I added some prints to check the progress:
len - is number of items in the queue
max -  is max number of entries in the queue

[   89.407856] [brcmf_sdio_prec_enq] prec 2 prio 0 len 1789 max 2048
[   89.414682] [brcmf_sdio_prec_enq] prec 2 prio 0 len 1790 max 2048
[   89.421497] [brcmf_sdio_prec_enq] prec 2 prio 0 len 1791 max 2048
[   93.970466] [brcmf_sdio_prec_enq] prec 2 prio 0 len 1524 max 2048
[   93.977520] [brcmf_sdio_prec_enq] prec 2 prio 0 len 1525 max 2048
[   93.984572] [brcmf_sdio_prec_enq] prec 2 prio 0 len 1526 max 2048

I will some run more WLAN tests tomorrow to make sure.
When I'm done testing I will update my patch as well and let you know.

I came across this issue when I tried to connect to my WLAN access
point. The bug was triggered due to a lot of background traffic
(broadcast and multicast) in the network filling up the queue.
It's now fixed so that the queue is not flooded. Now I move on to the
next issue. It's still difficult to connect because the background
eats up all the bandwidth (this is not a constant issue but it happens
from time to time depending on the background load).
For queueing-mode there seems to exist logic for handling multicast
traffic separately but for the SDIO case (no-queueing) normal traffic
gets same precedence as multicast traffic.

__Chart analysis data__
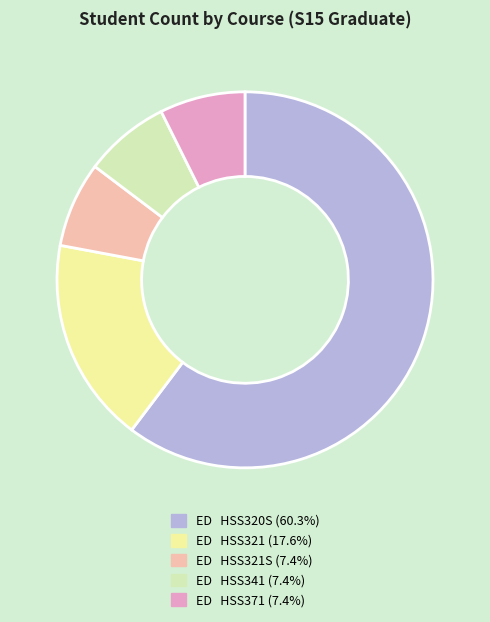

Approximately how many times larger is the value at ED HSS321 (17.6%) compared to ED HSS371 (7.4%)?

2.4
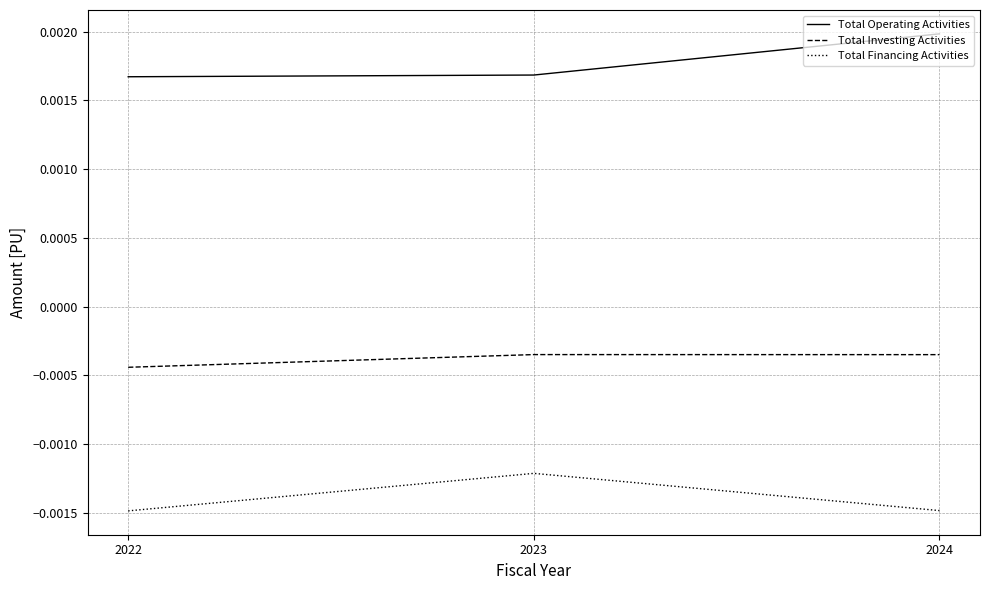

Which category has the highest value in the Total Financing Activities series?

2023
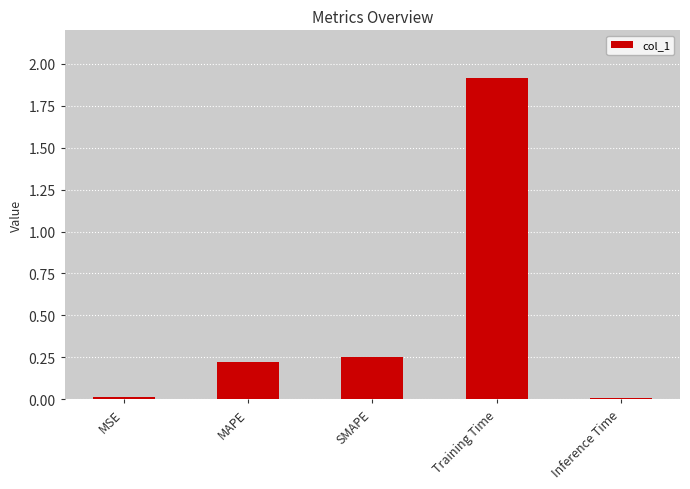

True or false: the data shows 0.1 at MAPE.

False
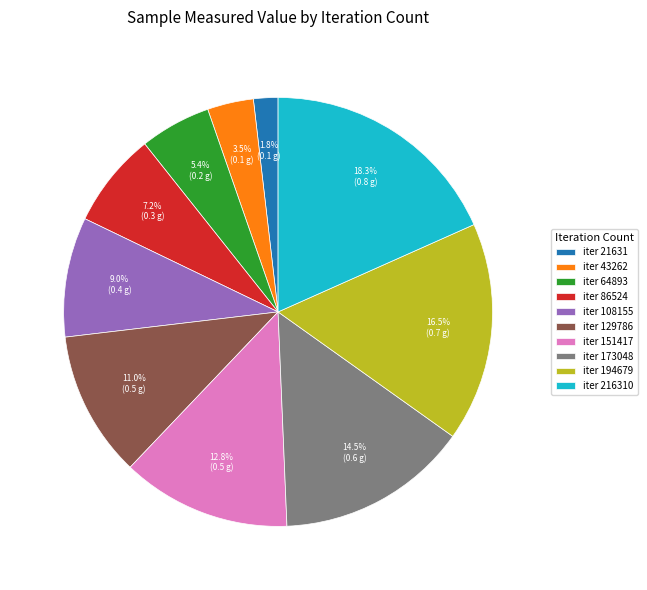

Rank the categories by value from highest to lowest.

iter 216310, iter 194679, iter 173048, iter 151417, iter 129786, iter 108155, iter 86524, iter 64893, iter 43262, iter 21631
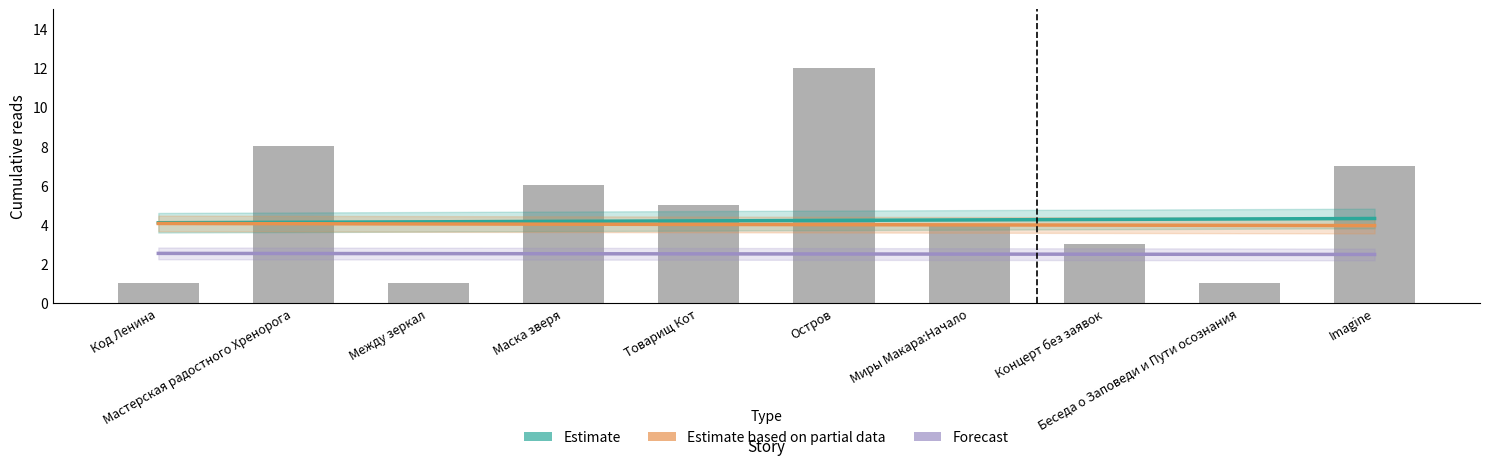

What is the sum of all 12.06 16:30 values?

48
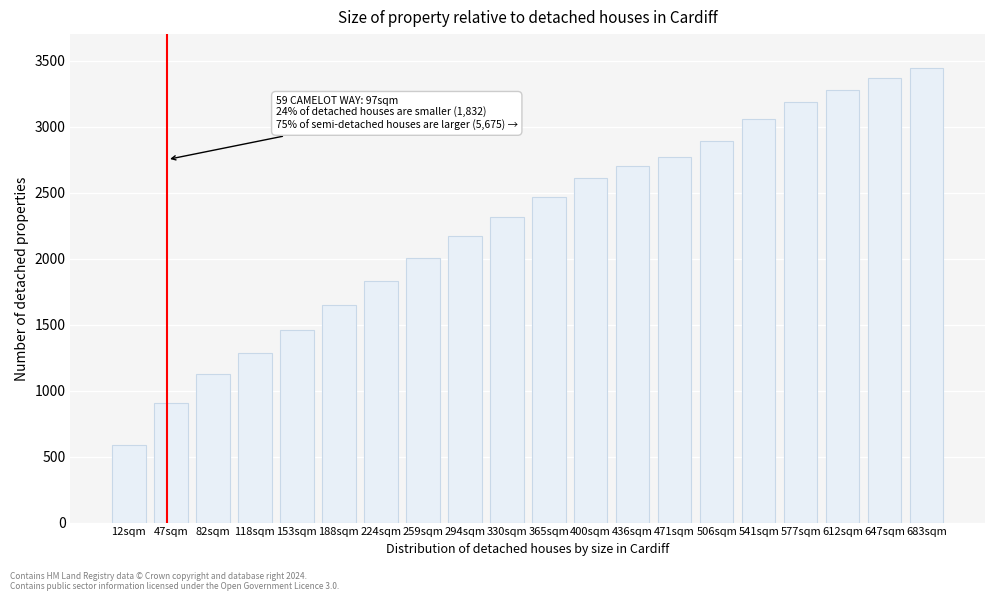

Reading left to right, what are all the values shown in this chart?

12sqm=586	47sqm=906	82sqm=1123	118sqm=1287	153sqm=1459	188sqm=1650	224sqm=1831	259sqm=2001	294sqm=2171	330sqm=2313	365sqm=2468	400sqm=2611	436sqm=2699	471sqm=2769	506sqm=2892	541sqm=3056	577sqm=3183	612sqm=3278	647sqm=3368	683sqm=3447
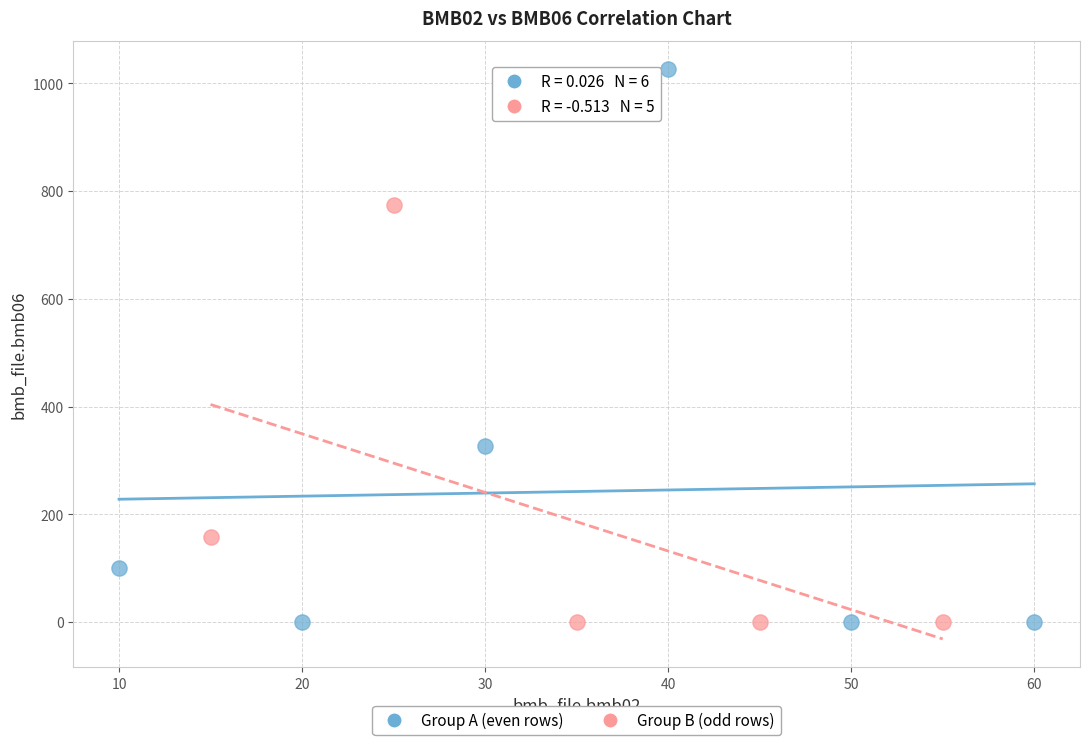

What are all the series names shown in the legend?

Group A (even rows), Group B (odd rows)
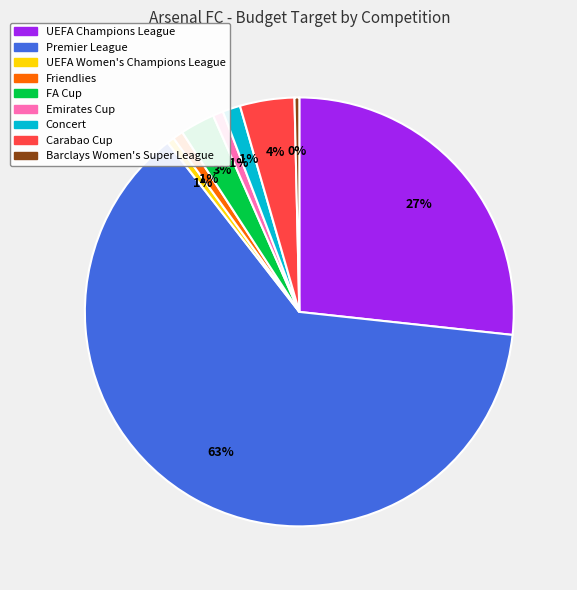

Which category has the biggest portion of the pie?

Premier League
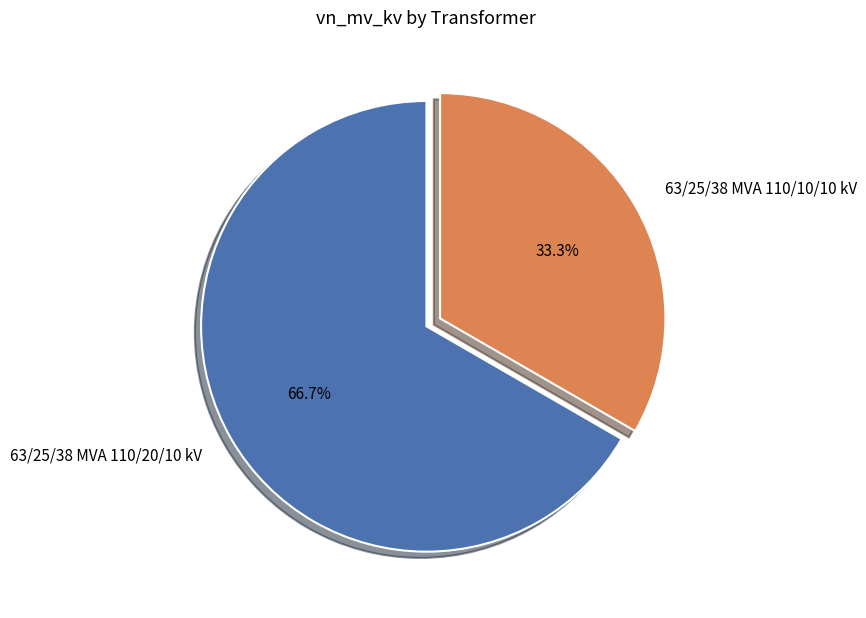

How many segments does this pie chart have?

2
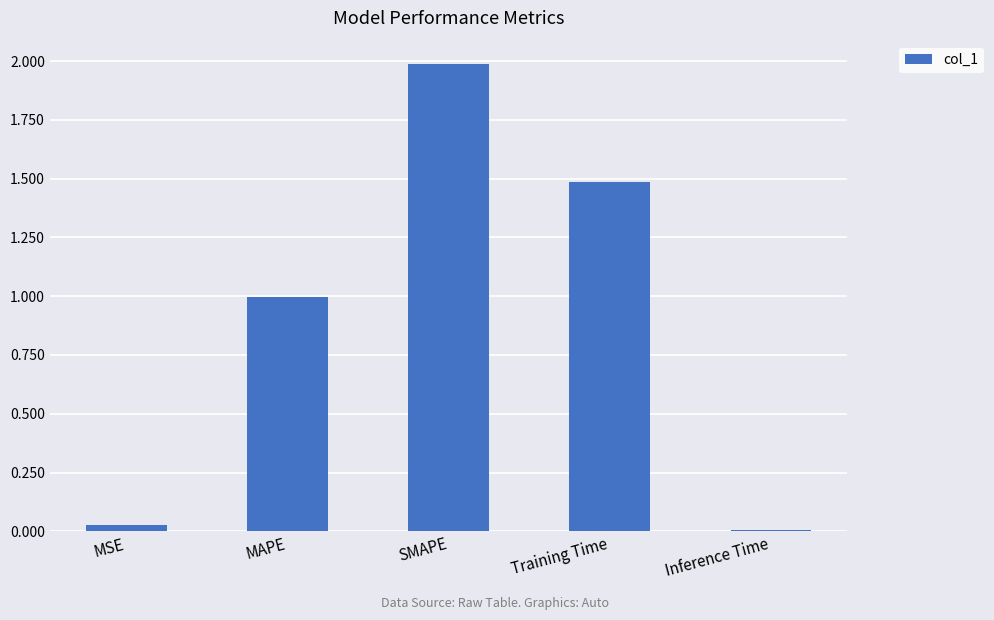

The value at SMAPE is 2.0. True or false?

True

__TASKS TO CARRY OUT__
A) Return every line of the records that contains the string "Which", matching case exactly.
B) Write what comes next in the post about the WLAN driver queue filling up, starting right after its last sentence.
The text and the records have no connection to each other.

__ANSWERS FOR THE EXERCISE__
A)
Which category has the highest value in the Total Financing Activities series?
Which category has the biggest portion of the pie?

B)
I'm considering something like this:
--- a/drivers/net/wireless/brcm80211/brcmfmac/fwsignal.c
+++ b/drivers/net/wireless/brcm80211/brcmfmac/fwsignal.c
@@ -1900,6 +1902,8 @@ int brcmf_fws_process_skb(struct brcmf_if *ifp,
struct sk_buff *skb)
        drvr->tx_multicast += !!multicast;

        if (fws->avoid_queueing) {
+               if (multicast)
+                       skb->priority = PRIO_8021D_NONE;
                rc = brcmf_proto_txdata(drvr, ifp->ifidx, 0, skb);
                if (rc < 0) {
                        (void)brcmf_proto_hdrpull(drvr, false, skb, NULL);

It feels a little hacky.

I would like to use the drvr->tx_multicast instead, if possible.
The problem is that the "drvr" struct is not passed down to the sdio layer.
One could update bcdc.c : brcmf_proto_bcdc_txdata() to pass
"drcr->multicast" to the SDIO layer but not all bus implementations
need this information (USB for instance)

Any suggestions?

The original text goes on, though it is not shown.